On the other hand, if you’re not in an executive position, asking these questions shows that you have a bird’s-eye view of the company’s situation in the market and can understand the challenges from a macro perspective. That signals a higher seniority level and should help you make a strong impression as a valued professional.
Before accepting the job
- Ask what problem this company is solving and how big the addressable market is. How big does management want the company to grow, how long will it take to get there and how are they planning to do it? (remember, not every company wants to be a unicorn)

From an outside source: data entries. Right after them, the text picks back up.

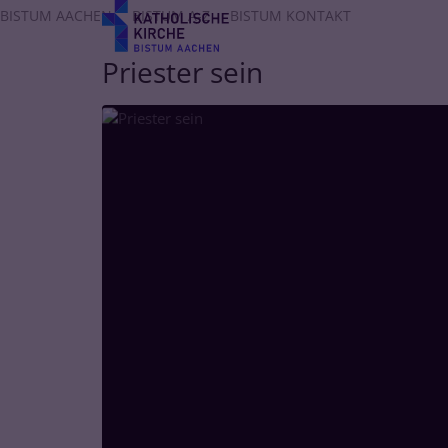
Zum Inhalt springen
BISTUM AACHEN
BISTUM A-Z
BISTUM KONTAKT
Priester sein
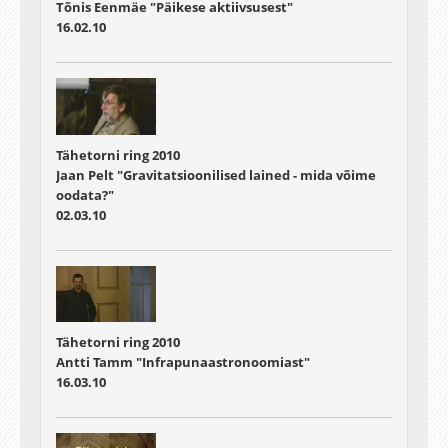
Tõnis Eenmäe "Päikese aktiivsusest"
16.02.10
Tähetorni ring 2010
Jaan Pelt "Gravitatsioonilised lained - mida võime
oodata?"
02.03.10
Tähetorni ring 2010
Antti Tamm "Infrapunaastronoomiast"
16.03.10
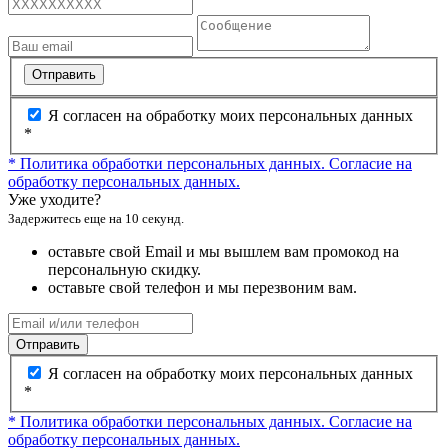
Отправить
Я согласен на обработку моих персональных данных
*
* Политика обработки персональных данных.
Согласие на
обработку персональных данных.
Уже уходите?
Задержитесь еще на 10 секунд.
оставьте свой Email и мы вышлем вам промокод на
персональную скидку.
оставьте свой телефон и мы перезвоним вам.
Отправить
Я согласен на обработку моих персональных данных
*
* Политика обработки персональных данных.
Согласие на
обработку персональных данных.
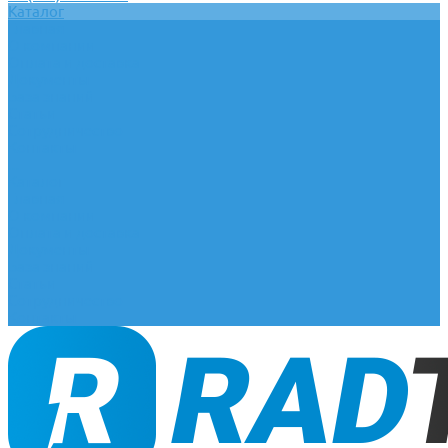
Каталог
Главная
О компании
Оплата и доставка
Документы
База знаний
Статьи
Сотрудничество
Контакты
...
Каталог
Главная
О компании
Оплата и доставка
Документы
База знаний
Статьи
Сотрудничество
Контакты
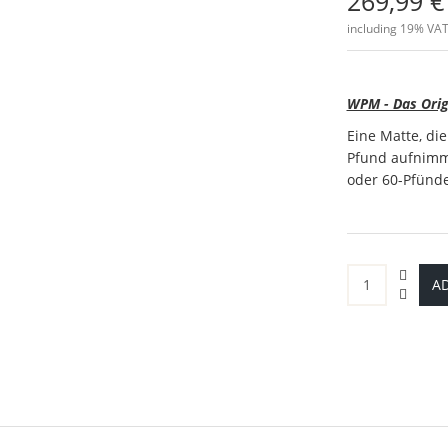
269,99 €
including 19% VAT
WPM - Das Orig
Eine Matte, die
Pfund aufnimmt
oder 60-Pfünd
AD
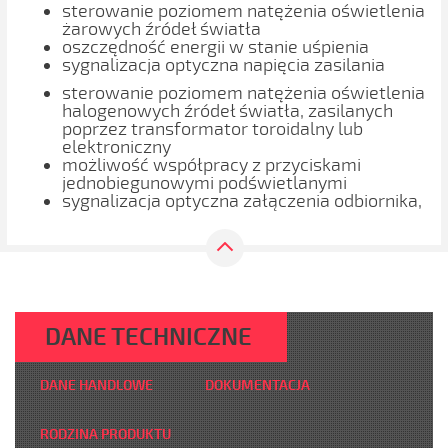
sterowanie poziomem natężenia oświetlenia
żarowych źródeł światła
oszczędność energii w stanie uśpienia
sygnalizacja optyczna napięcia zasilania
sterowanie poziomem natężenia oświetlenia
halogenowych źródeł światła, zasilanych
poprzez transformator toroidalny lub
elektroniczny
możliwość współpracy z przyciskami
jednobiegunowymi podświetlanymi
sygnalizacja optyczna załączenia odbiornika,
DANE TECHNICZNE
DANE HANDLOWE
DOKUMENTACJA
RODZINA PRODUKTU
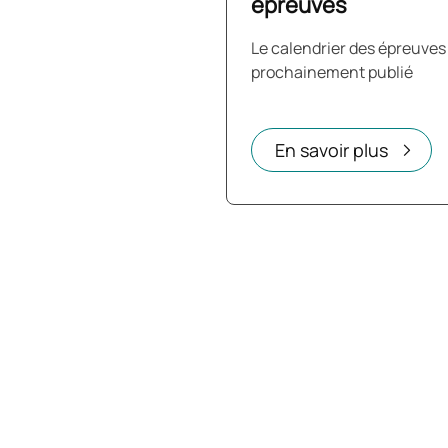
épreuves
Le calendrier des épreuves
prochainement publié
En savoir plus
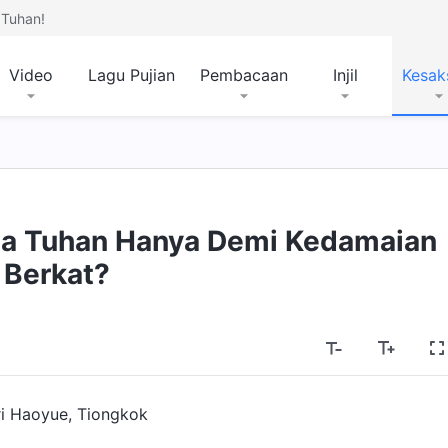
Tuhan!
Video
Lagu Pujian
Pembacaan
Injil
Kesak
a Tuhan Hanya Demi Kedamaian
 Berkat?
i Haoyue, Tiongkok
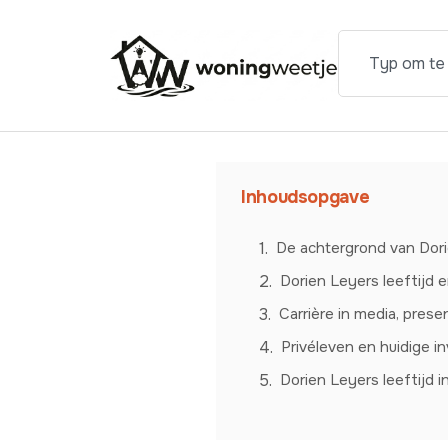
Inhoudsopgave
De achtergrond van Dor
Dorien Leyers leeftijd 
Carrière in media, prese
Privéleven en huidige in
Dorien Leyers leeftijd 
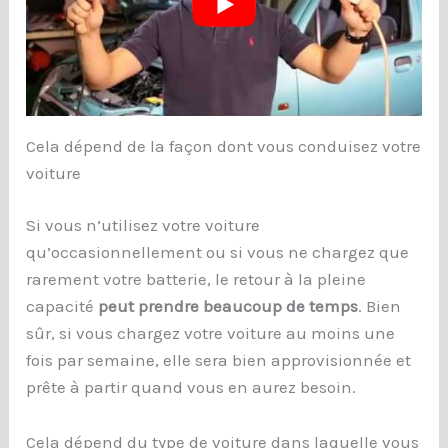
Cela dépend de la façon dont vous conduisez votre
voiture
Si vous n’utilisez votre voiture
qu’occasionnellement ou si vous ne chargez que
rarement votre batterie, le retour à la pleine
capacité
peut prendre beaucoup de temps
. Bien
sûr, si vous chargez votre voiture au moins une
fois par semaine, elle sera bien approvisionnée et
prête à partir quand vous en aurez besoin.
Cela dépend du type de voiture dans laquelle vous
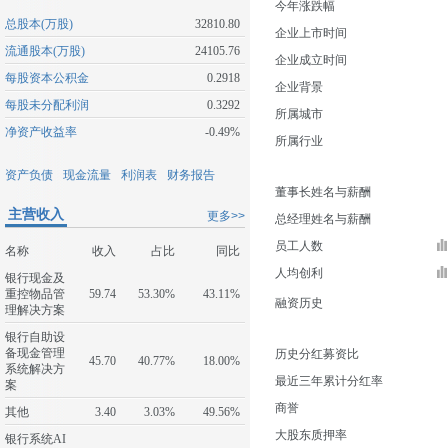
今年涨跌幅
总股本(万股)
32810.80
企业上市时间
流通股本(万股)
24105.76
企业成立时间
每股资本公积金
0.2918
企业背景
每股未分配利润
0.3292
所属城市
净资产收益率
-0.49%
所属行业
资产负债
现金流量
利润表
财务报告
董事长姓名与薪酬
主营收入
更多>>
总经理姓名与薪酬
员工人数
名称
收入
占比
同比
人均创利
银行现金及
重控物品管
59.74
53.30%
43.11%
融资历史
理解决方案
银行自助设
备现金管理
历史分红募资比
45.70
40.77%
18.00%
系统解决方
最近三年累计分红率
案
商誉
其他
3.40
3.03%
49.56%
大股东质押率
银行系统AI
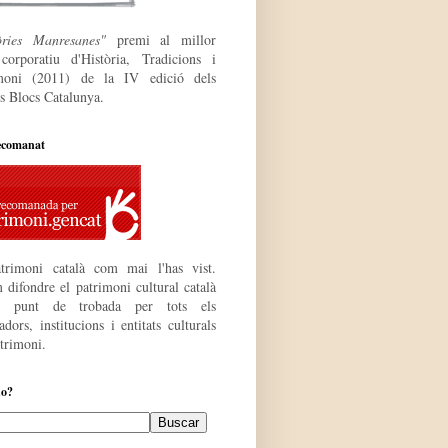
òries Manresanes"
premi al millor
 corporatiu
d'Història, Tradicions i
moni (2011) de la IV edició dels
s Blocs Catalunya.
ecomanat
trimoni català com mai l'has vist.
 difondre el patrimoni cultural català
r punt de trobada per tots els
dors, institucions i entitats culturals
atrimoni.
do?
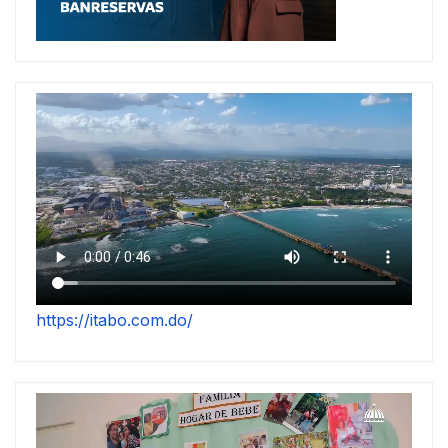
https://itabo.com.do/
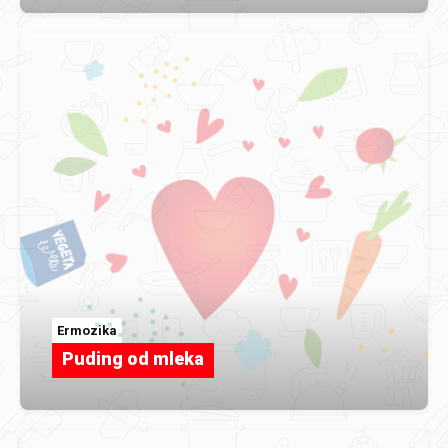
Ermozika
Puding od mleka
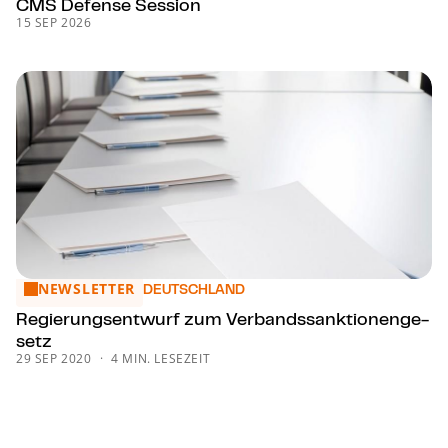
CMS Defense Session
15 SEP 2026
NEWSLETTER
Re­gie­rungs­ent­wurf zum Ver­bands­sank­tio­nen­ge­setz
DEUTSCHLAND
Re­gie­rungs­ent­wurf zum Ver­bands­sank­tio­nen­ge­
setz
29 SEP 2020
4 MIN. LESEZEIT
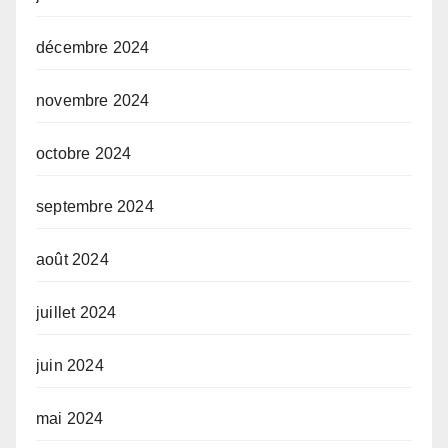
décembre 2024
novembre 2024
octobre 2024
septembre 2024
août 2024
juillet 2024
juin 2024
mai 2024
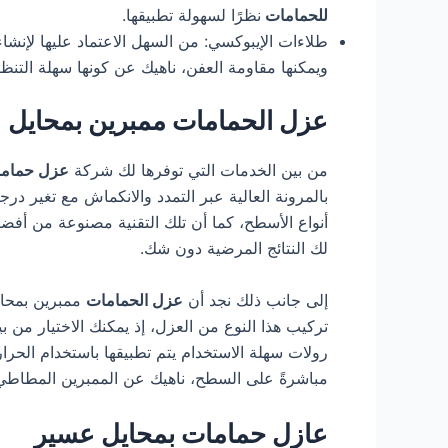
للحمامات
نظرًا لسهولة تطبيقها.
طلاءات الإيبوكسي: من السهل الاعتماد عليها لإنش
ويمكنها مقاومة العفن، ناهيك عن كونها سهلة التنظ
عزل الحمامات ممبرين بمحايل 
من بين الخدمات التي توفرها لك شركة
عزل حمام
بالمرونة العالية عبر التمدد والانكماش مع تغير در
أنواع الأسطح، كما أن تلك التقنية مصنوعة من أفضل 
لك النتائج المرضية دون شك.
إلى جانب ذلك نجد أن
عزل الحمامات
ممبرين بمحاي
تركيب هذا النوع من العزل، إذ يمكنك الاختيار من ب
رولات سهلة الاستخدام يتم تطبيقها باستخدام الحرارة
مباشرةً على السطح، ناهيك عن الممبرين المطاطي ذ
عازل حمامات بمحايل عسير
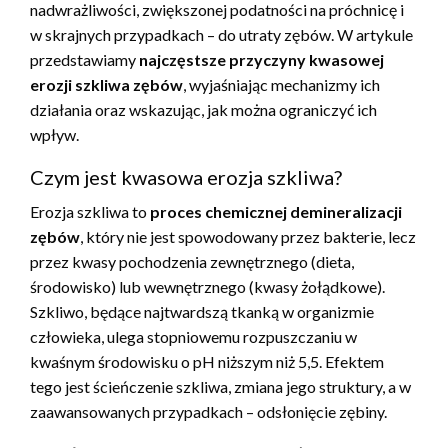
nadwrażliwości, zwiększonej podatności na próchnicę i
w skrajnych przypadkach – do utraty zębów. W artykule
przedstawiamy
najczęstsze przyczyny kwasowej
erozji szkliwa zębów
, wyjaśniając mechanizmy ich
działania oraz wskazując, jak można ograniczyć ich
wpływ.
Czym jest kwasowa erozja szkliwa?
Erozja szkliwa to
proces chemicznej demineralizacji
zębów
, który nie jest spowodowany przez bakterie, lecz
przez kwasy pochodzenia zewnętrznego (dieta,
środowisko) lub wewnętrznego (kwasy żołądkowe).
Szkliwo, będące najtwardszą tkanką w organizmie
człowieka, ulega stopniowemu rozpuszczaniu w
kwaśnym środowisku o pH niższym niż 5,5. Efektem
tego jest ścieńczenie szkliwa, zmiana jego struktury, a w
zaawansowanych przypadkach – odsłonięcie zębiny.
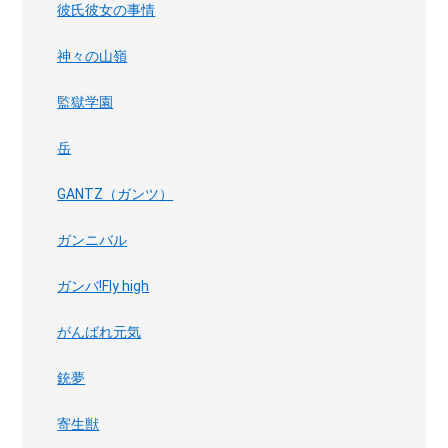
彼氏彼女の事情
神々の山嶺
監獄学園
岳
GANTZ（ガンツ）
ガンニバル
ガンバ!Fly high
がんばれ元気
銃夢
寄生獣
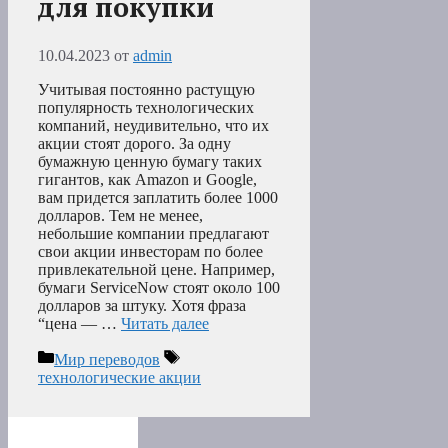
для покупки
10.04.2023
от
admin
Учитывая постоянно растущую
популярность технологических
компаний, неудивительно, что их
акции стоят дорого. За одну
бумажную ценную бумагу таких
гигантов, как Amazon и Google,
вам придется заплатить более 1000
долларов. Тем не менее,
небольшие компании предлагают
свои акции инвесторам по более
привлекательной цене. Например,
бумаги ServiceNow стоят около 100
долларов за штуку. Хотя фраза
“цена — …
Читать далее
Рубрики
Метки
Мир переводов
технологические акции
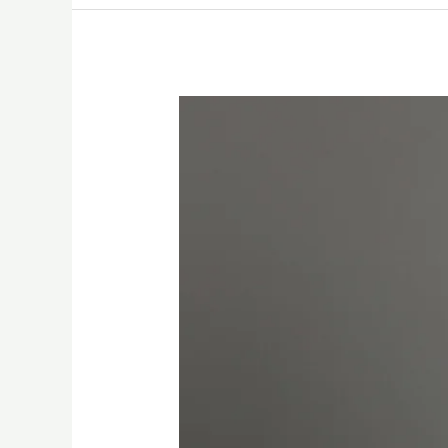
US
stocks-
Securities
Company
Comparison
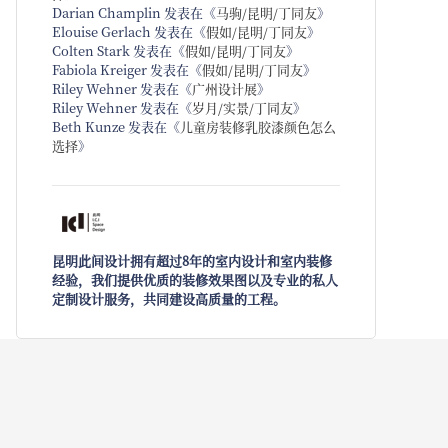
Darian Champlin
发表在《
马驹/昆明/丁同友
》
Elouise Gerlach
发表在《
假如/昆明/丁同友
》
Colten Stark
发表在《
假如/昆明/丁同友
》
Fabiola Kreiger
发表在《
假如/昆明/丁同友
》
Riley Wehner
发表在《
广州设计展
》
Riley Wehner
发表在《
岁月/实景/丁同友
》
Beth Kunze
发表在《
儿童房装修乳胶漆颜色怎么
选择
》
昆明此间设计拥有超过8年的室内设计和室内装修
经验，我们提供优质的装修效果图以及专业的私人
定制设计服务，共同建设高质量的工程。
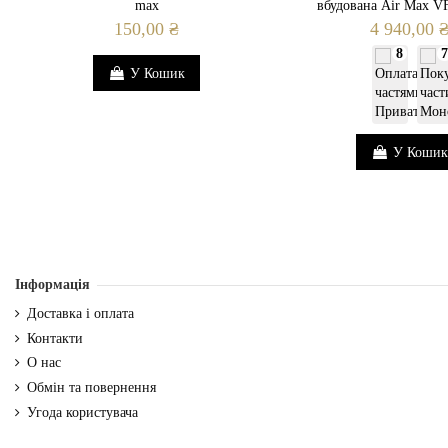
max
вбудована Air Max V
150,00 ₴
4 940,00 
8
7
У Кошик
У Кошик
Інформація
Доставка і оплата
Контакти
О нас
Обмін та повернення
Угода користувача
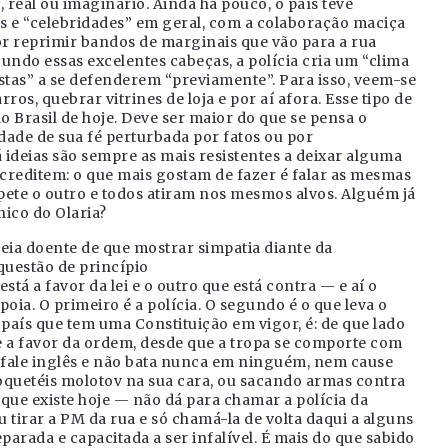
real ou imaginário. Ainda há pouco, o país teve
is e “celebridades” em geral, com a colaboração maciça
or reprimir bandos de marginais que vão para a rua
gundo essas excelentes cabeças, a polícia cria um “clima
istas” a se defenderem “previamente”. Para isso, veem-se
ros, quebrar vitrines de loja e por aí afora. Esse tipo de
o Brasil de hoje. Deve ser maior do que se pensa o
ade de sua fé perturbada por fatos ou por
ideias são sempre as mais resistentes a deixar alguma
 acreditem: o que mais gostam de fazer é falar as mesmas
pete o outro e todos atiram nos mesmos alvos. Alguém já
nico do Olaria?
eia doente de que mostrar simpatia diante da
 questão de princípio
stá a favor da lei e o outro que está contra — e aí o
poia. O primeiro é a polícia. O segundo é o que leva o
país que tem uma Constituição em vigor, é: de que lado
se a favor da ordem, desde que a tropa se comporte com
a, fale inglês e não bata nunca em ninguém, nem cause
quetéis molotov na sua cara, ou sacando armas contra
ra que existe hoje — não dá para chamar a polícia da
u tirar a PM da rua e só chamá-la de volta daqui a alguns
parada e capacitada a ser infalível. É mais do que sabido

- Ask if they have been growing in revenue, customer acquisition, traffic, or other North Star metric lately. If so, why is that? Has this growth been organic and sustained, or have they burned cash to bring in customers even without proper product-market fit?
- Ask if they are profitable. If not, how does their runway look like? Have they received investment?
- Find out who the competitors are and what advantage the company has over them. Then, ask yourself: why are you considering joining them instead of one of their competitors?
Suppose some time has passed, and everything went well - you met amazing people, they helped you grow, you received equity and now the company is worth a lot more than when you joined. How can you capture financial value from this success?
Enter liquidity. Liquidity is the ability to turn an asset into cash. If you’re being compensated with shares in a listed company, you don’t have to worry about liquidity - you can sell your shares as soon as they are vested (and over the lock-up period). However, when owning equity in a private company, you should consider ahead of time what your company’s exit strategy is going to be.
An IPO is probably the most prestigious and most longed-after exit strategy. Your company must reach a certain maturity point before it can file for an IPO and become public. After a lock-up period, you’ll be able to sell the shares you own in the company.
If your company’s exit strategy is an IPO, one thing to consider is the time it usually takes for this to happen since its foundation. This varies between companies and industries, but here are a couple of examples: for a software business, the median time between founding and exiting has been nine years. For e-commerces, it has been six years, and for hardware companies, eleven years.
Some companies have a buy-back policy for employees, in which you have the right to sell your stock back to the company upon leaving. Other companies operate in industries where it is common for bigger, publicly-traded companies to acquire smaller players, which could mean that your shares in the original company could be swapped for publicly-traded shares from the buyer company - and you’d get liquidity. However, it may also mean that you’ll have to wait for a second vesting period, especially for higher management positions. Mergers and acquisitions are the most common type of exit for private companies, so keep an eye on that.
Before accepting the job
- Ask what their exit strategy is. Then, consider how long this will take and if that time frame is aligned with your expectations.
- Find out if there have been acquisitions in this industry (and the size of those deals) to determine if that could be a path to liquidity.
All the items I lay out here won’t ever be simultaneously perfect. If the stars aligned and every aspect of a job offer was exceptional, you would probably not be reading this article to make such a no-brainer decision. However, in the real world you have to consider trade-offs and make choices. For example, maybe a company doesn’t offer you a lot of equity but has a solid liquidity proposition. Or perhaps it has a stellar team that makes up for a culture that is not super strong yet. Just keep in mind that the sooner you start thinking and acting purposefully towards growth, the greater your results will be.